[SOURCE PASSAGE]
________________________________________

From a gameplay standpoint, Star Wars Dark Forces falls in line with what you’d expect from early ‘90s first person shooters. Levels are labyrinthian and often rely on players finding ways to unlock paths then backtracking to progress further in the level. Dark Forces does a better job than many games of this era of shaking off the colored key system that had held the genre in a stranglehold. There are, of course, still keys here and there, but Dark Forces focuses more on hidden switches and some light puzzle solving than many other similar games of the era. For example, you may need to find various pieces of a code to enter into a computer to open a locked door, or perhaps find out which code of several goes to the door you need to open. Much of the design of Dark Forces would become a staple for later Star Wars games and even served as a huge influence for games that weren’t officially part of the Dark Forces series, such as Shadows of the Empire. In fact, all the grunts you hear Dash Rendar make as he runs and leaps through that Nintendo 64 classic have their roots right here.

Star Wars Dark Forces was originally released in 1995 and made use of the proprietary Jedi engine built by LucasArts. On a technical level, it has quite a lot in common with the Build engine that powered games like Duke Nukem. It could present what was for the time quite complex, overlapping level geometry with a fair amount of detail. The remaster moves to Nightdive’s KEX Engine and gains many of the expected enhancements. Textures are updated, vertical camera movements no longer distort geometry, and optional effects like bloom can have a transformative effect on some of the art. All of these features are individually toggleable. This means you can play the game as it was in 1995, as it is nearly thirty years later, or mix and match to land somewhere in between.

The true strength of this remaster is in its understanding of its core assets. While Dark Forces Remastered gives you the ability to use higher resolution environmental textures and enemy sprites, these new assets still fit into the inherently retro aesthetic of the simple level geometry. Yes, textures are higher resolution but they still look somewhat retro. They’re not swapping out these assets for totally modern ones, they're updating the original art without breaking it. It stands in stark contrast to some other recent remasters of a similar era and shows exactly how this sort of thing ought to be done. Dark Forces Remastered also comes with quite a bit of bonus content, including concept art, design documents, reference footage filmed for cutscene animation, and even a fully playable prototype level.

That doesn’t mean the package is flawless, however. Some basic quality of life features such as a mid-level save system are missing. This is consistent with the original release but feels like an obvious functionality to include in a remaster. Some of the later missions get pretty long, and having to make sure to leave the game suspended the entire time can be frustrating. I’d also have liked to see the soundtrack from the PlayStation version of the game included, in addition to the original and modern midi versions. There is nothing wrong with the soundtracks present–I tend to stick with the original version–but it would have been nice to provide a complete version.

________________________________________

[STUDY MATERIAL]
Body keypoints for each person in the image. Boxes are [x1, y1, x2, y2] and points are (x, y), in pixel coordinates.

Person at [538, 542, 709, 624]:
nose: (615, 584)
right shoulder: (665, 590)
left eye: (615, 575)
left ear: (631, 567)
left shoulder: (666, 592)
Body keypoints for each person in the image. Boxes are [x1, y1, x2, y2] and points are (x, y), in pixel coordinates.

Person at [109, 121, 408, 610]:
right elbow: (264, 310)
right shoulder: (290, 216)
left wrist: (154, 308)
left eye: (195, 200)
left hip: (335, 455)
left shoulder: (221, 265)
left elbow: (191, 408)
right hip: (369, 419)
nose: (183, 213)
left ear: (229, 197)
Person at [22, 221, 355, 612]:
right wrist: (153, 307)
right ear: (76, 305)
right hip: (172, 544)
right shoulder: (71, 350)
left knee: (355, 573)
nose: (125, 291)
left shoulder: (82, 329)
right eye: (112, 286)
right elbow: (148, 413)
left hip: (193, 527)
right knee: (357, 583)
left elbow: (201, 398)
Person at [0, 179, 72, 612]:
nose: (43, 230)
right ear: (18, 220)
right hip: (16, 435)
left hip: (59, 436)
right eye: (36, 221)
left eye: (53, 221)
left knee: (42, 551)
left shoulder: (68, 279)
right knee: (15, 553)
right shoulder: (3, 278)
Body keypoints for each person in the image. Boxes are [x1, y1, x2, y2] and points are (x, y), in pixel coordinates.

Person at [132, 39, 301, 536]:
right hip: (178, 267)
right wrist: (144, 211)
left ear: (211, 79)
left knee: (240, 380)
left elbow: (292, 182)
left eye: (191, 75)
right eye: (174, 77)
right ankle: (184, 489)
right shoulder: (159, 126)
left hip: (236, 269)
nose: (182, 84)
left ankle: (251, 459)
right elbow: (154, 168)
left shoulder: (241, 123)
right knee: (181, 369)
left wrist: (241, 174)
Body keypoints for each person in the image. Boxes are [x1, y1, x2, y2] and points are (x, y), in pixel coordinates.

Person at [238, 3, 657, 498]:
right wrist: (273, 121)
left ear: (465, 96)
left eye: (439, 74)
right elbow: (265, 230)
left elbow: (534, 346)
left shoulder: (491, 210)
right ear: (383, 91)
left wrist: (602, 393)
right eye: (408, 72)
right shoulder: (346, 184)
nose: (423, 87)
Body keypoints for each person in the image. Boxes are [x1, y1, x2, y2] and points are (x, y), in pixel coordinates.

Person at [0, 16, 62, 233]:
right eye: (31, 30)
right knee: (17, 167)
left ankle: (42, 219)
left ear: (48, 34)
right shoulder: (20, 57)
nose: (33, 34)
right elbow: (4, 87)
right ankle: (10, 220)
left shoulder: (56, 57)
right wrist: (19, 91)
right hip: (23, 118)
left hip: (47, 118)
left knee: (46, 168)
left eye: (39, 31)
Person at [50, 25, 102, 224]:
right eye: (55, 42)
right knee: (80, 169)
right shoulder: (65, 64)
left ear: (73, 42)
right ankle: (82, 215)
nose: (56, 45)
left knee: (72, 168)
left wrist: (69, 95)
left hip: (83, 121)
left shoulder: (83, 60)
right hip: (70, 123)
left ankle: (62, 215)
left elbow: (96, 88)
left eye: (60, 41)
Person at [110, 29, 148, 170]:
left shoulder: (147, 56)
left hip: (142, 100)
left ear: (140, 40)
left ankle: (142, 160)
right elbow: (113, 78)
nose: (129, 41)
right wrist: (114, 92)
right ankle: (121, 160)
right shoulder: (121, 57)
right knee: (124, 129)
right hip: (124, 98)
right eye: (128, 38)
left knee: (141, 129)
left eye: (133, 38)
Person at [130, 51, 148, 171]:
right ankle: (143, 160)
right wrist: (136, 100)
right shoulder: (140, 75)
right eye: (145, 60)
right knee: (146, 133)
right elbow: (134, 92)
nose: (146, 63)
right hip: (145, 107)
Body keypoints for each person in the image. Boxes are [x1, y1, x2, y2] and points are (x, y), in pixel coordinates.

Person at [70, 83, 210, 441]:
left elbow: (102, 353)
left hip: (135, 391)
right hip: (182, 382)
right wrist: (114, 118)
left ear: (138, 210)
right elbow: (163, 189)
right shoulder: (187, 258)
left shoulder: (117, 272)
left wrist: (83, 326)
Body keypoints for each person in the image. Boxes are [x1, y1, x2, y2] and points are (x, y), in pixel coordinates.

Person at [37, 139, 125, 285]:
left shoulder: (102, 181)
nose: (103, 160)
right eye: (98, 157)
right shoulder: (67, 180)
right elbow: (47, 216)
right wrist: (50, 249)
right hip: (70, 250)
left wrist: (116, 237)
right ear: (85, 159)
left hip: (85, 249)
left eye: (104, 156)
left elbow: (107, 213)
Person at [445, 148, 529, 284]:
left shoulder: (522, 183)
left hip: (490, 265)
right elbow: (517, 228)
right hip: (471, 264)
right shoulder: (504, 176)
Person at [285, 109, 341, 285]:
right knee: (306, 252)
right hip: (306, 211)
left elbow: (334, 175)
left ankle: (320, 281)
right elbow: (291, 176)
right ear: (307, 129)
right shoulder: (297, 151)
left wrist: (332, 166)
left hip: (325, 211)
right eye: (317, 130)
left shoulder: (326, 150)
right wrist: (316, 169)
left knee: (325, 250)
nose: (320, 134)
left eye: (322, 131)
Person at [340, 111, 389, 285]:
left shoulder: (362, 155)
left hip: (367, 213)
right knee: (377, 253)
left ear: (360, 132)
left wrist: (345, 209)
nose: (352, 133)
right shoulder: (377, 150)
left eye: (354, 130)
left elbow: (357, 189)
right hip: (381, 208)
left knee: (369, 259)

________________________________________

[REQUIREMENT 1]
Answer these questions from the Dark Forces review:
(a) In what year was Star Wars Dark Forces originally released?
(b) To which engine does the remaster move?
(c) Which version of the game's soundtrack did the reviewer wish had been included?
[REQUIREMENT 2]
Please repeat the part of the Dark Forces review starting with "The true strength" and going on through "playable prototype level.", word for word.

[EXPECTED ANSWER 1]
(a) 1995
(b) Nightdive's KEX Engine
(c) The PlayStation version

[EXPECTED ANSWER 2]
The true strength of this remaster is in its understanding of its core assets. While Dark Forces Remastered gives you the ability to use higher resolution environmental textures and enemy sprites, these new assets still fit into the inherently retro aesthetic of the simple level geometry. Yes, textures are higher resolution but they still look somewhat retro. They’re not swapping out these assets for totally modern ones, they're updating the original art without breaking it. It stands in stark contrast to some other recent remasters of a similar era and shows exactly how this sort of thing ought to be done. Dark Forces Remastered also comes with quite a bit of bonus content, including concept art, design documents, reference footage filmed for cutscene animation, and even a fully playable prototype level.